Daddy walked the two or so miles downtown to the Post Office every day, except when it rained. He was allowed two hours for lunch so he walked home again at 12:30, and we ate at one p.m. Then he took a short nap, and we had to be quiet while Mama cleaned up her kitchen. Then he set off again about two o’clock, and worked until six or 6:30, then walked home again. One did not have to worry about getting mugged on the street after dark.

We had a car — we never, ever, had but one — and usually my mother used it. If the weather was bad, Mama drove Daddy to work and picked him up, even at lunch. At the time I was born in 1945, they were still driving the 1939 Oldsmobile that Daddy had bought brand new before the United States got into World War Two. It was red and tan, and I think we had it until I was well into second grade when it was traded in for a black ‘48 Ford. Mama told me that when they had been married just eleven months, one Sunday afternoon they went out for a walk around the neighborhood, just visiting here and there, getting their exercise. One of their neighbors, Mr. Bob Lipham, told them about Pearl Harbor being attacked. They hadn’t even heard.

Daddy never bought another brand new car till I was long gone from the nest. He always said a good used car was just fine. Like most kids, after I got bigger, I was mortified at his unfashionable thrift. He used to take us all for a ride on Sunday afternoon, and we’d all sing together the songs they taught us. One had a line that went, “When I was single my pockets went jingle, and I wish I was single again!” He and my mother always looked at each other and laughed. I never could figure out what was so funny.

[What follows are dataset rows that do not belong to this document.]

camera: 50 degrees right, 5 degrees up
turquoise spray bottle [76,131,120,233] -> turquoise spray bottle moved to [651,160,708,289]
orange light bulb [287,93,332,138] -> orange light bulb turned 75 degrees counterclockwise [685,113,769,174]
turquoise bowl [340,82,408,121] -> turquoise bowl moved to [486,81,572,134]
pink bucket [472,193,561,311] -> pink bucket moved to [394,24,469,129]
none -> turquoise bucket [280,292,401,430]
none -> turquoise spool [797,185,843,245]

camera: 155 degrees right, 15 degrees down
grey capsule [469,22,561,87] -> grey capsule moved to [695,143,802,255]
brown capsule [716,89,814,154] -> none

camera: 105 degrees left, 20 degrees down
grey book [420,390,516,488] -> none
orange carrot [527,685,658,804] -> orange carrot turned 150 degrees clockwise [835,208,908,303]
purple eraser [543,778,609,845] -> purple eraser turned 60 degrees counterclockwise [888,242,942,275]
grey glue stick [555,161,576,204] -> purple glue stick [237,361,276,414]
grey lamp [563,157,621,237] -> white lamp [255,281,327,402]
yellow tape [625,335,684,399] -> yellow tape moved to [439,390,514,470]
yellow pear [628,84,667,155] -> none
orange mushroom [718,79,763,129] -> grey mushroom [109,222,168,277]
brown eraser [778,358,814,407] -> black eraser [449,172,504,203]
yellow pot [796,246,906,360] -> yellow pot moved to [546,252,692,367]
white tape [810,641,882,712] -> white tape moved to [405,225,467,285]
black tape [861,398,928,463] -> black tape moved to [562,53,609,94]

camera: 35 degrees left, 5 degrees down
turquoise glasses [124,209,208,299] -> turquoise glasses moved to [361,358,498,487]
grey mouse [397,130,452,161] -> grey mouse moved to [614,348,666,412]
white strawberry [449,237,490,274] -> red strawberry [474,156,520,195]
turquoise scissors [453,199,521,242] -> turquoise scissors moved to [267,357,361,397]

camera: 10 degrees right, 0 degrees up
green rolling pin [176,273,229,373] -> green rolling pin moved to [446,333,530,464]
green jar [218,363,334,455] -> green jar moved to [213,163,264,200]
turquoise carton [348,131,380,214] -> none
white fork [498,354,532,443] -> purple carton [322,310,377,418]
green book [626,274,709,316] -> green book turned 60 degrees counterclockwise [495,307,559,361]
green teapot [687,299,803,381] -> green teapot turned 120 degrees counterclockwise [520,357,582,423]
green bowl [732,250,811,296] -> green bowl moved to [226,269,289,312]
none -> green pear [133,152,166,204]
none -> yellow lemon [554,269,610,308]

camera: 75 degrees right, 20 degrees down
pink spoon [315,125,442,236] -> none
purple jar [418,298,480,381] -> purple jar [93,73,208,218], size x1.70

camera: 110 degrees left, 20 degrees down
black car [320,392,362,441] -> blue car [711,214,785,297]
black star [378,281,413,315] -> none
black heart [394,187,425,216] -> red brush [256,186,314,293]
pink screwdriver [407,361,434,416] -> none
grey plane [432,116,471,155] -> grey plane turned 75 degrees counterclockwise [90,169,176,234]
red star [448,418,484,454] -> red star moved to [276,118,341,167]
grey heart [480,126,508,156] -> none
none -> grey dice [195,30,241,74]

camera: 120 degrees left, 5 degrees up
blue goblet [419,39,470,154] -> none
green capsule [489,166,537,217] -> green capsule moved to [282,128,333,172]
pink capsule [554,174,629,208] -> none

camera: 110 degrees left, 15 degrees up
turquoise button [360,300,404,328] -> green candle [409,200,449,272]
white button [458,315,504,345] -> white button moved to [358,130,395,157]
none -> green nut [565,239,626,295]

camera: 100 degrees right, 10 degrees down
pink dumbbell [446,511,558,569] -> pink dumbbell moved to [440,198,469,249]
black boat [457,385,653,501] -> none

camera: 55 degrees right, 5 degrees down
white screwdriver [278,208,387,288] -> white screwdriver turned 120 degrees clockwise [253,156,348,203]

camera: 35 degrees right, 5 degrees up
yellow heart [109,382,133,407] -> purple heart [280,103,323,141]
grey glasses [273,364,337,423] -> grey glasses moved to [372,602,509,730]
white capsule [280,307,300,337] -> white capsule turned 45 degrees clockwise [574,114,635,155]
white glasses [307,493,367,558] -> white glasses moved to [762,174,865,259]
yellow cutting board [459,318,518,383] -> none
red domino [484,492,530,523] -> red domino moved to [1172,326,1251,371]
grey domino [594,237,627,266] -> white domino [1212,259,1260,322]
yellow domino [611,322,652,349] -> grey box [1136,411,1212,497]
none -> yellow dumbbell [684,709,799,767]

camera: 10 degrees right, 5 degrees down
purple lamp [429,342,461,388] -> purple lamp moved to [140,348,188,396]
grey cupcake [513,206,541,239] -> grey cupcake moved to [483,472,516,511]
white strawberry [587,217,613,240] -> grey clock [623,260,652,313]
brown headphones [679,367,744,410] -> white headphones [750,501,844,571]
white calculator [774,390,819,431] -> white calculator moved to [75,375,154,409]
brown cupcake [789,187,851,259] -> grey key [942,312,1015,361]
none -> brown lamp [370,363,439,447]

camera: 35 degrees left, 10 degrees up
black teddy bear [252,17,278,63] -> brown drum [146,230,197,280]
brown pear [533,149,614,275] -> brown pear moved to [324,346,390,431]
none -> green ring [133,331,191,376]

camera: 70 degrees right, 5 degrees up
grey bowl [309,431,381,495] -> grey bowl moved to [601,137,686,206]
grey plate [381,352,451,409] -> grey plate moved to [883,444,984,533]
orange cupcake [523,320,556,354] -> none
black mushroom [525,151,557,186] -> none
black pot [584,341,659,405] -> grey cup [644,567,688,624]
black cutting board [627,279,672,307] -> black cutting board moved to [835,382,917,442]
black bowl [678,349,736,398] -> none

In 1945 rationing was still going on, so the abundance I remember at the table probably came as a result of postwar prosperity a few years later. My Daddy did not have to go to war for several reasons. He was drafted, though, and he went in for his physical. He had had rheumatic fever when he was nineteen years old which had enlarged and weakened his heart. Mama said they kept him overnight out at Fort McClellan but sent him home the next day. Also, he had always had the care and feeding of Grandma Thompson since he was eight years old, and now he had a wife, too. All of these factors together gave him the coveted “4-F.” As a result, we were luckier than many kids I knew who did not have a Daddy at all, or else they had a step-Daddy, because theirs got killed in the war.